Les Limites de la Liberté

 

La diplomatie américaine a réussi à convaincre Israël de se retirer des zones de Gaza et d’Akaba. Le problème de Suez n’en est pas résolu pour autant. Tout dépend des manœuvres que les Soviets imposeront à Nasser. C’est là que réside le mystère de la substitution de Gromyko à Chepilov. Moscou peut revenir à la politique prudente de Molotov en Orient. Les Soviets ont-ils intérêt, pour complaire à la Chine et à l’Inde, à une réouverture rapide du Canal ? Certains indices pourraient le faire croire. Cela n’ira pas sans marchandages, mais les Etats-Unis tiennent maintenant une position forte. Quel usage en voudront-ils faire ? Les déclarations de Foster Dulles et celle de Cabot Lodge à l’O.N.U. demeurent vagues.

 

Les Fissures du Bloc Arabe

Un seul point clair émerge des derniers colloques des chefs arabes au Caire. Le bloc se desserre. L’Egypte et la Syrie restent seules contre l’Occident. Le Roi Saoud et, semble-t-il, le roi Hussein de Jordanie derrière lesquels se trouve le Liban, se tiennent plus proches des Etats-Unis et nettement hostiles à l’U.R.S.S. sans se départir d’une certaine neutralité. Ce sont des nuances.

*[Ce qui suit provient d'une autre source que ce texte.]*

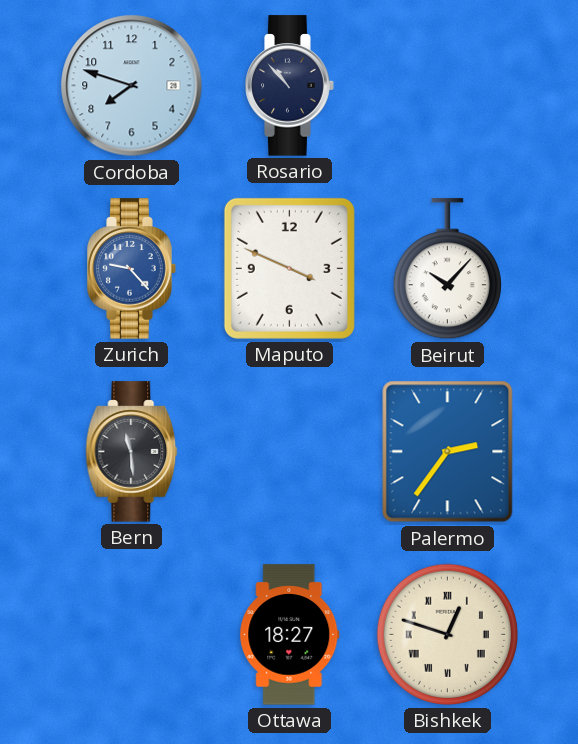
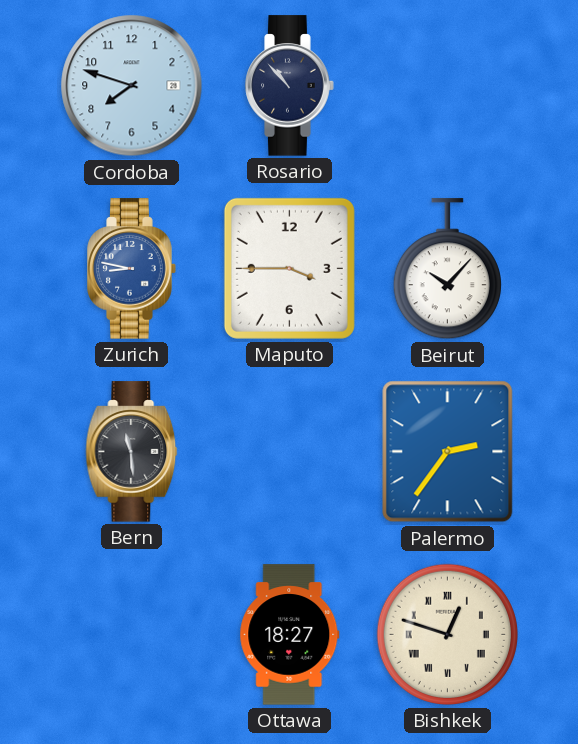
Zurich: 9:23 -> 8:47
Maputo: 3:49 -> 3:45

En Orient, ces nuances ont beaucoup de sens. Il ne reste pas en tous cas assez de points d’appui à Gromyko pour une politique agressive. Mais il reste assez de place pour une tactique dilatoire à coups d’épingles et de procédure. La partie peut se prolonger.

Depuis juillet dernier, nous n’avions guère d’illusion sur la durée du conflit, depuis novembre encore moins.

 

Le sauvetage de la Livre

A ce moment, nous disions ici que l’irritation des Etats-Unis venait surtout de ce qu’ils savaient qu’ils auraient à solder la facture de l’opération franco-anglaise à Suez. C’est ce qui se produit. Toute l’attention s’est portée ces temps-ci sur les perplexités d’Israël dont le caractère dramatique a provoqué des réactions diverses. On s’est peu occupé de la situation à Londres qui fut le théâtre d’un drame muet. Après l’échec de Suez, la position de la Livre qui était déjà critique depuis des années devenait désespérée. Le dilemme après le départ d’Eden était simple : obtenir des crédits massifs, ou faire banqueroute en quelques semaines. Devant les incalculables conséquences d’une débâcle financière anglaise, qui serait pour le Monde libre et le commerce international une catastrophe, les Etats-Unis ne pouvaient se dérober. Le monde des affaires ne s’est pas trop ému parce qu’il le savait. La Reconstitution des Réserves à Londres

Entre novembre et décembre, les réserves de la Banque d’Angleterre perdaient cependant quelques 500 millions de dollars, le quart d’un stock à peine suffisant déjà. Pour masquer le trou, Londres a d’abord vendu pour 180 millions de dollars les actifs pétroliers de la Trinidad Oil à une société américaine. Ils ont négocié à Washington et à Ottawa un moratoire sur les dettes à échéance de décembre, de l’ordre de 100 millions. Ils ont demandé ensuite au Fonds Monétaire International la disposition de leur dépôt de 557 millions, puis ils ont obtenu de la banque export-import un prêt de 500 millions contre dépôt de gages pour financer les importations de pétrole. Enfin, ils viennent de conclure un accord avec l’Allemagne Fédérale pour que celle-ci leur verse, outre 50 millions de Livres destinées au maintien des troupes britanniques stationnées en Allemagne, une avance de 105 millions de livres sur les commandes de Bonn à l’industrie britannique pour son réarmement, ce qui n’a pas été très goûté à Londres où l’on regrette d’avoir à solliciter de l’ex-ennemi vaincu un soutien financier. Le tout additionné, forme une somme suffisante pour rassurer la moitié du monde qui commerce avec le Royaume-Uni.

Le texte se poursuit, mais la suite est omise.